Opinión Nacional

Para el sol de mi vida

¿Y cómo está tu papá? —Me preguntaba un amigo hace unos días mientras tomábamos un café en el lugar que buscaba un regalo que quiero hacer a mi papá por el Día del Padre.

Bien, —respondí agradecida— lleno de vida y de buen humor… y seguí hablando de mi padre unos minutos más, como si tuviese que darle detalles a mi interlocutor.

¿Te has dado cuenta cómo se te ilumina la cara cuando hablas de tu papá? —me dijo.

Enseguida brotó una voz de mi interior: Es que mi papá es un sol…es el sol de mi vida.

—señalé.

Me sonrió y nos despedimos. Empecé a caminar, y, caminando entre la gente recorrí momentos inolvidables de vida con mi papá.

Recordé mis días de niña cuando mi papá me levantaba haciéndome cosquillitas en los pies para ir al colegio. Cuando llegaba con la boleta a casa y pellizcaba mis cachetes para felicitarme. Recuerdo la cara de sorpresa que ponía cuando le enseñaba los regalos que me había traído el Niño Jesús, y la alegría que reinaba la noche de Navidad y Año Nuevo. La mirada tierna que nos regalaba cuando nos veía sentados a mis hermanos y a mí cantando los aguinaldos que cada diciembre hacía sonar en el ‘picó’ de la casa.

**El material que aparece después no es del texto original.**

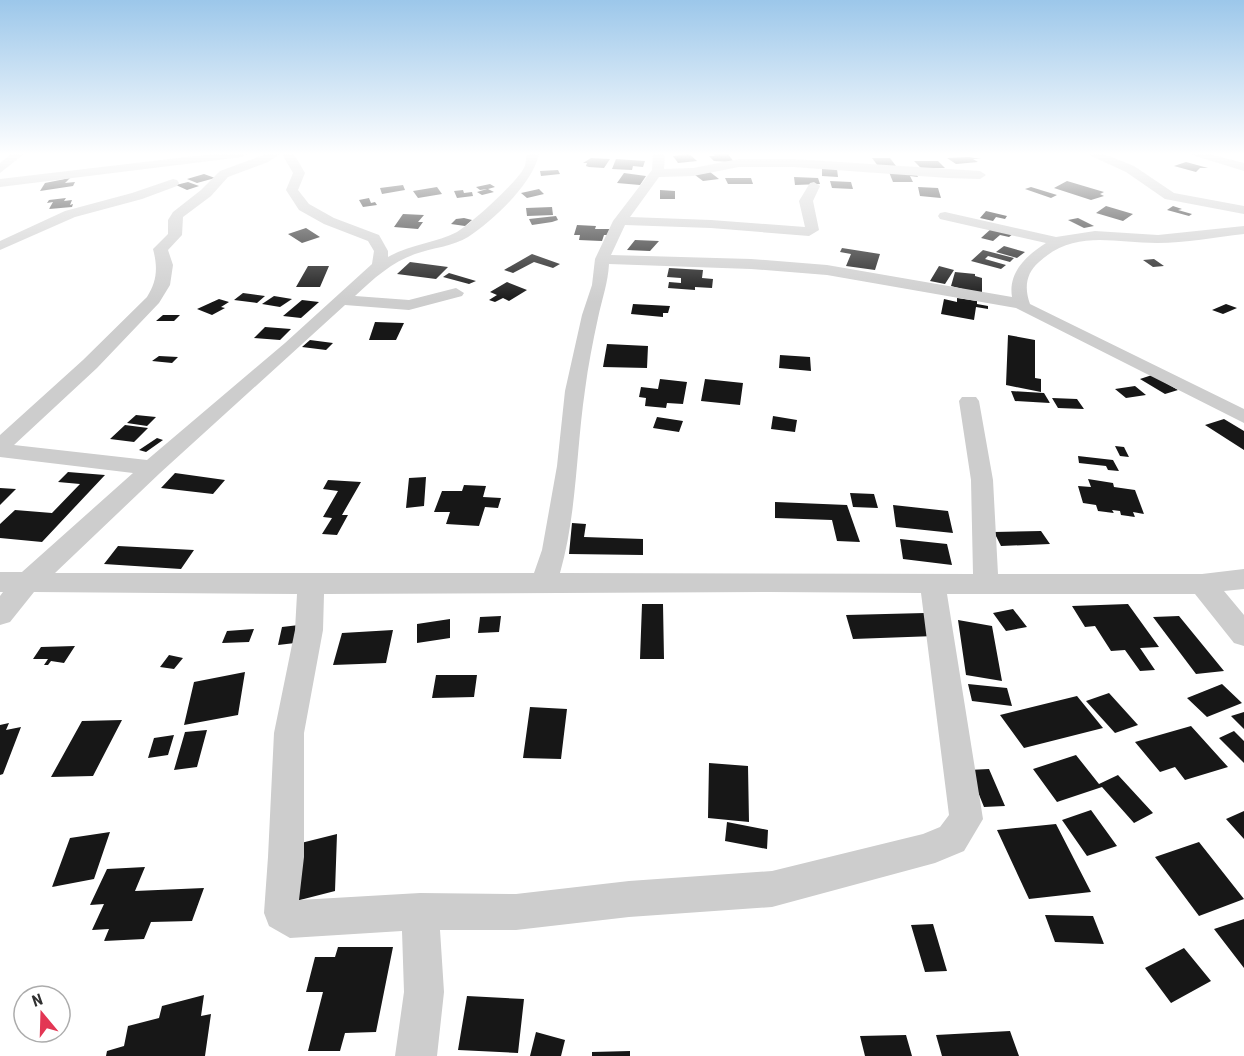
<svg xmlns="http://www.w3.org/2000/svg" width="1244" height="1056" viewBox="0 0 1244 1056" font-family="'Roboto Condensed',sans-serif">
  <rect width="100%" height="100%" fill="#fff"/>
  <path fill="#171717" d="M689,154L697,161L678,163L673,156Z
    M714,154H728L734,162L714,161L709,156H715Z
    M969,157L981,159H973L978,162L956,164L947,158Z
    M591,158L610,159L604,168L589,167L586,166L587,163H583Z
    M872,158H890L896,166H878Z
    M616,159L645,161L643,167L633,166L632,170L612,169Z
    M914,161H938L945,168H921Z
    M1186,162L1208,168H1200L1196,172L1174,166Z
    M822,168L837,169L838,177L822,176Z
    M558,170L560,174L541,176L540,171Z
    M710,172L719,179L703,181L695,175Z
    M889,172L916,173L918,177L910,176L913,182H893Z
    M624,173L646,176L640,185L617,183Z
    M204,174L215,178L197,183L187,179Z
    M794,177L818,178L820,184L795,185Z
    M70,178L65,183L75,182L73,186L40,191L45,183Z
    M725,178H751L753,184H728Z
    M830,181L851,182L853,189L832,188Z
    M1067,181L1104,192L1100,194L1104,196L1091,200L1054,188Z
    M188,182L199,186L187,190L176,185Z
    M490,184L495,187L488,189L494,192L482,195L477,192L487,189L480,190L476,187Z
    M403,185L405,190L382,194L380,188Z
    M437,187L442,194L418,198L413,191Z
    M918,187L938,188L941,198L920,196Z
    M1031,187L1057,195L1051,198L1025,189Z
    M539,189L544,194L527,198L521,193Z
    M463,190L464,193L472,192L473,196L457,198L454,191Z
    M660,190L675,191V199H660Z
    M66,198L64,201L72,200L70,205L73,204L72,207L49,209L53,202L47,203L49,200Z
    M369,198L371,203L375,202L377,205L363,207L359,200Z
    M1106,206L1133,214L1123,221L1096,213Z
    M1173,206L1182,209L1178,210L1192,214L1189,216L1167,210Z
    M552,207L553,215L527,216L526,208Z
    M986,211L1007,216L1005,219L996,217L993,221L980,218Z
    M403,214L424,215L418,222H423L418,229L394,227Z
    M556,216L558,220L552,222L532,225L529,219Z
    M464,218L472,220L465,226L451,224L456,219Z
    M1078,218L1094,226L1084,228L1068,220Z
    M577,225L596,226L595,229H610L609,235H604L602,241L579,240L580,235H574Z
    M306,228L320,237L302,243L288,234Z
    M992,228L1013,234L1009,237L1000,235L993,241L981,238Z
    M635,240L659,241L650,251L627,250Z
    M1004,246L1025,252L1017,258L996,252Z
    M842,248L880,254L875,270L846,266L851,254L840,252Z
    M983,250L1014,258L1010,262L988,256L985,259L1006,265L1001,269L971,261Z
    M532,254L560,264L553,268L534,262L513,273L504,270Z
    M1154,259L1164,266L1153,267L1143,260Z
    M410,262L448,267L436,279L397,274Z
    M308,266H329L320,287H296Z
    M939,266L954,270L945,284L930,281Z
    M669,268L703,270L702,278L713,279L712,288L695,287V290L668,288L669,282L681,283V278L667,277Z
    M955,272L975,274V276L982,278V294L951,286Z
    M449,273L476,281L469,284L443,277Z
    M507,282L527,290L509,301L503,298L495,302L489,300L497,295L490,292Z
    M243,293L265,296L257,303L234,300Z
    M274,296L292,299L280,307L262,304Z
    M957,298L977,301V304L988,306V309L976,307L974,320L941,314L944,299L957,302Z
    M219,299L229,302L221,307L225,308L212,315L197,309Z
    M302,300L319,302L301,318L283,316Z
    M633,304L670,306L668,313H663V317L631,314Z
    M1226,304L1237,308L1223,314L1212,310Z
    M163,315H180L174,321H156Z
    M375,322L404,323L396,340H369Z
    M265,327L291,329L280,340L254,338Z
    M1008,335L1035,340V378L1041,379V392L1006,385Z
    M310,340L333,343L326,350L302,347Z
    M607,344L648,346L647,368L603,367Z
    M780,355L810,357L811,371L779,368Z
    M159,356L178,357L172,363L152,361Z
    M1152,375L1178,390L1165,394L1140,379Z
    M660,379L687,382L683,404L667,403L666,408L645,406L646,398L639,397L641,387L658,389Z
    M705,379L743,383L740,405L701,401Z
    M1135,386L1146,395L1126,398L1115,389Z
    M1011,391L1044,393L1050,403L1015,401Z
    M1052,398L1077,399L1084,409L1058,408Z
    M136,415L156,417L147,426L127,423Z
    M773,416L797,420L795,432L771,429Z
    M657,417L683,421L679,432L653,428Z
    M1224,419L1244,431V450L1205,425Z
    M125,425L148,428L134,442L110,439Z
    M157,438L163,440L146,452L139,450Z
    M1115,446L1124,447L1129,457L1120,456Z
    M1078,456L1113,460L1119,471L1108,470L1106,466L1079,463Z
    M68,472L105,475L42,542L0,538V524L15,510L52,513L80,484L58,482Z
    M175,473L225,480L213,494L161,488Z
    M426,477L424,506L406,508L409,478Z
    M1088,479L1113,483L1114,487L1135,490L1144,514L1133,512L1135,517L1121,515L1120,511L1112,510L1114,513L1098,511L1096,505L1083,503L1078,486L1091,487Z
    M328,480L361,482L342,515H348L337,535L322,534L332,518L323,517L338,491L323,489Z
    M464,485L486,486L483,497L501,498L498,508L485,507L479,526L446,524L450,512H434L442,491H462Z
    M0,488L16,489L0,505Z
    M850,493L874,494L878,508L853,507Z
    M775,502L847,505L860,542L837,541L832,520L775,518Z
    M893,505L948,511L953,533L896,527Z
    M572,523L586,524L584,537L643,539V555L569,554Z
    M1041,531L1050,544L1001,546L994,532Z
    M900,539L947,544L952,565L903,559Z
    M118,546L194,550L181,569L104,564Z
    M642,604H663L664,659H640Z
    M1128,604L1159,647L1140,648L1155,670L1140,671L1125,650L1111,651L1095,626L1085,627L1072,606Z
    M1013,609L1027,627L1006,631L993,613Z
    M925,613L935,636L853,639L846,615Z
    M501,616L499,632L478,633L480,617Z
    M1179,616L1224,671L1196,674L1153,617Z
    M450,619V638L417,643V624Z
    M958,620L992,626L1002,681L966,675Z
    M299,625L295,643L278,645L282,627Z
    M254,629L249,642L222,643L227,631Z
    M393,630L386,663L333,665L342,633Z
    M75,646L64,663L51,661L48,665H44L48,659H33L41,647Z
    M169,655L183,658L174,669L160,667Z
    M245,672L238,715L184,725L194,682Z
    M436,675H477L474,697L432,698Z
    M968,684L1007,688L1012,706L972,701Z
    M1222,684L1242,703L1207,717L1187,698Z
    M1109,693L1138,725L1115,733L1086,701Z
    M1077,696L1103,728L1024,748L1000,715Z
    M530,707L567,709L561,759L523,758Z
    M1244,712V729L1231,716Z
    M122,720L93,776L51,777L82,721Z
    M9,723L6,730L21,727L3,774L0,775V725Z
    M1191,726L1228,767L1185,780L1175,767L1160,772L1135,742Z
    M207,730L197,767L174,770L185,732Z
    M1234,731L1244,741V763L1219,738Z
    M174,735L168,755L148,758L154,738Z
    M1076,755L1099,784L1118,775L1153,813L1134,823L1102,787L1057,802L1033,769Z
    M709,763L748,766L749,822L708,818Z
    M989,769L1005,806L984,807L969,770Z
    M1091,810L1117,846L1087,856L1062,820Z
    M1244,811V839L1226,819Z
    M727,822L768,830L767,849L725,841Z
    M1056,824L1091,892L1029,899L997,830Z
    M110,832L94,879L52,887L70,838Z
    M337,834L335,891L296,901L301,843Z
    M1199,842L1244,899L1199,916L1155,857Z
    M145,867L135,891L204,888L192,921L151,922L144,939L104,941L109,929L92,930L104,904L90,905L107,869Z
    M1045,915L1093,916L1104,944L1055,942Z
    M1244,919V968L1214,929Z
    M933,924L947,971L925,972L911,925Z
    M338,947H393L376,1032L345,1033L340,1051H308L323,992H306L315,957H335Z
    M1184,948L1211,981L1171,1003L1145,968Z
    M204,995L201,1016L211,1014L205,1056H106L107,1051L124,1046L128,1026L159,1018L162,1006Z
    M467,996L524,999L518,1053L458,1050Z
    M1010,1031L1019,1056H942L936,1035Z
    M536,1032L565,1040L561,1056H530Z
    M906,1035L912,1056H865L860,1036Z
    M630,1051V1056H592V1052Z"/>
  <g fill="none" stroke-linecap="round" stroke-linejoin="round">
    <path fill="#cdcdcd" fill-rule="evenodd" d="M11,154H24L0,173V163Z
      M212,154H248L242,157L0,187V179Z
      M266,154H280L268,162L228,177L211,196L183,217L182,235L168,250L173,265L170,285L159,303L97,368L14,445L147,460L285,343L372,264L374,251L368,241L324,224L299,210L286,190L293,173L282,154H294L305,173L298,190L309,204L334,218L379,235L388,251V257C410,244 437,243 457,232C472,223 516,183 524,168C526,164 526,158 527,154H539C533,183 493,221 468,237C454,246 432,248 415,254C392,262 373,279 355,296L409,300L456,288L464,293L462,296L409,310L345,305L160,473L55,573H534L542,550L557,466L565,391L582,315L592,285L595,259L613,221L652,170L653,154H665L664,169L693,168L739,159H793L980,171L986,175L980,179L948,178L793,167H739L693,176L659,177L630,217L711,220L805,227L799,201L810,183L814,182L820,186L813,201L819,230L809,236L711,228L625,225L611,255L751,259L827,265L1012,297C1008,272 1026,256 1046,243L940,219L938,216L940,213L945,212L1056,237L1095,231L1158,235L1244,226V234C1215,237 1186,243 1157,243C1113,243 1075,229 1039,262C1026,273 1024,288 1030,304L1244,409V423L1016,308L827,275L751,269L609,264C608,283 602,299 598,318C593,341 588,366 585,390C576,451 577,513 560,573L973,574L971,480L959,401L962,397H976L979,401L993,480L998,574H1202L1244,569V589L1224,591L1244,615V646L1234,643L1195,594H947L983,819L964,851L935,863L772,907L629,917L516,930H440L444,992L437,1056H395L404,992L402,931L290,938L269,926L264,913L268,857L274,733L295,630L297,594L34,592L10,622L0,625V596L3,592H0V572H22L133,473L0,457V435L83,360L147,297C157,281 158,268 153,249L168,234V220L173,212L201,190L220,171ZM769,592L921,593L949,815L940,827L923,834L772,871L629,881L516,894L420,893L299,900L304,857V733L323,630L324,594Z
      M1087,154H1104L1134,166L1174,193L1244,206V214L1165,199L1126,172Z
      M1189,154H1209L1244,163V171Z
      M173,179L177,180L179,183L177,186L142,199L75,217L0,250V241L65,211L132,193Z"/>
  </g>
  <linearGradient id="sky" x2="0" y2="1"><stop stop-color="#9cc7ea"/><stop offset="0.51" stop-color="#fff"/><stop offset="1" stop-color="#fff" stop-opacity="0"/></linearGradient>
  <rect width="1244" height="302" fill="url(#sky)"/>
  <g transform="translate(42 1014) rotate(341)"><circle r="28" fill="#ffffff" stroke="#acacac" stroke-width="1.5"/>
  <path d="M0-4.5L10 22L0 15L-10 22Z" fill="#e33654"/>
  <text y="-9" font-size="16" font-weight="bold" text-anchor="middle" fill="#303030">N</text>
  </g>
</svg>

Nunca olvidaré el día de mi Primera Comunión, en que me tomó rollos y rollos de fotografías. Las veces que me llevó al cine para ver una película de dibujos animados. La cámara fotográfica que me regaló cuando terminé el sexto grado. Aquélla invitación a almorzar ‘a solas’ en un restaurante que estaba de moda, como yo le había pedido, el día que cumplí doce años.

La paciencia que tuvo las veces que me explicó álgebra y matemática moderna. Su silbido cuando me vio vestida de largo por vez primera y me hizo sentir como una reina de belleza, y me llevó a mi primera fiesta de quinceañeras con la Billo’s Caracas Boys. Nunca dejó de abrirme la puerta del carro cuidando que mi vestido no se arrugara.

Recuerdo cómo me abrazaba orgulloso cada vez que me presentaba a sus amigos del club donde me enseñó a jugar tennis. El reloj que me regaló cuando me gradué de bachiller. El abrazo que me dio al despedirme en el aeropuerto cuando me fui a estudiar fuera, y lo que disfrutamos juntos cuando me visitó en Inglaterra. Las veces que estando de viaje comíamos por ahí, y pedía que me trajeran un vaso de leche porque era mi bebida preferida.

El trato amable que siempre tuvo con mis amigos. Su generosidad de hacerlos sentir como en su casa. La calidez con que trataba a quienes trabajaron con él durante tantos años, que hizo que ganara el cariño de todos. La oportunidad que dio a los que estudiaban y el estímulo que brindaba para que lograran un título profesional.

Recuerdo su emoción cuando le coloqué mi medalla y puse en sus manos mi título al salir del acto académico de la universidad cuando concluí mis estudios. Y el abrazo que le di cuando le dije que me casaría, y sin palabras le transmití que jamás dejaría de ser el hombre más importante para mí. Aún conserva en sus ojos aquel brillo que tenía cuando me llevó caminando al altar, diciéndome que era la novia más bella del mundo.

Y recuerdo la ternura inmensa con que me brindaba su brazo para apoyarme cuando me sentía pesada al caminar con su primera nieta dentro de mí. Y los halagos que hace por la comida que preparo cuando viene a casa a visitarnos, y el amor que dispensa a sus nietos al mirar un juego de fútbol con ellos.

Nada supera la seguridad que siento cuando levanto el teléfono y aún le llamo para pedirle consejo, para consultarle, para decirle que lo necesito, y que me siento pequeña a su lado.

Entendí entonces que no hay regalo suficientemente grande y valioso para él, porque recordé todos esos momentos inolvidables, esos regalos, esos ejemplos de vida que me ha dado. No hay regalo que supere el regalo que él mismo ha sido.

Regresé a casa pensando lo que me he repetido tantísimas veces a lo largo de los años. Que soy una hija afortunada, que agradezco a Dios ese regalo que a sus setenta y ocho años me recibe con una sonrisa, para abrazarlo, para besarlo, para sentarme a su lado cuando tengo frío y pedirle que acaricie mi cabeza, para decirle que lo quiero.

Y para dedicar este artículo que escribí, con todo mi corazón, para el sol de mi vida.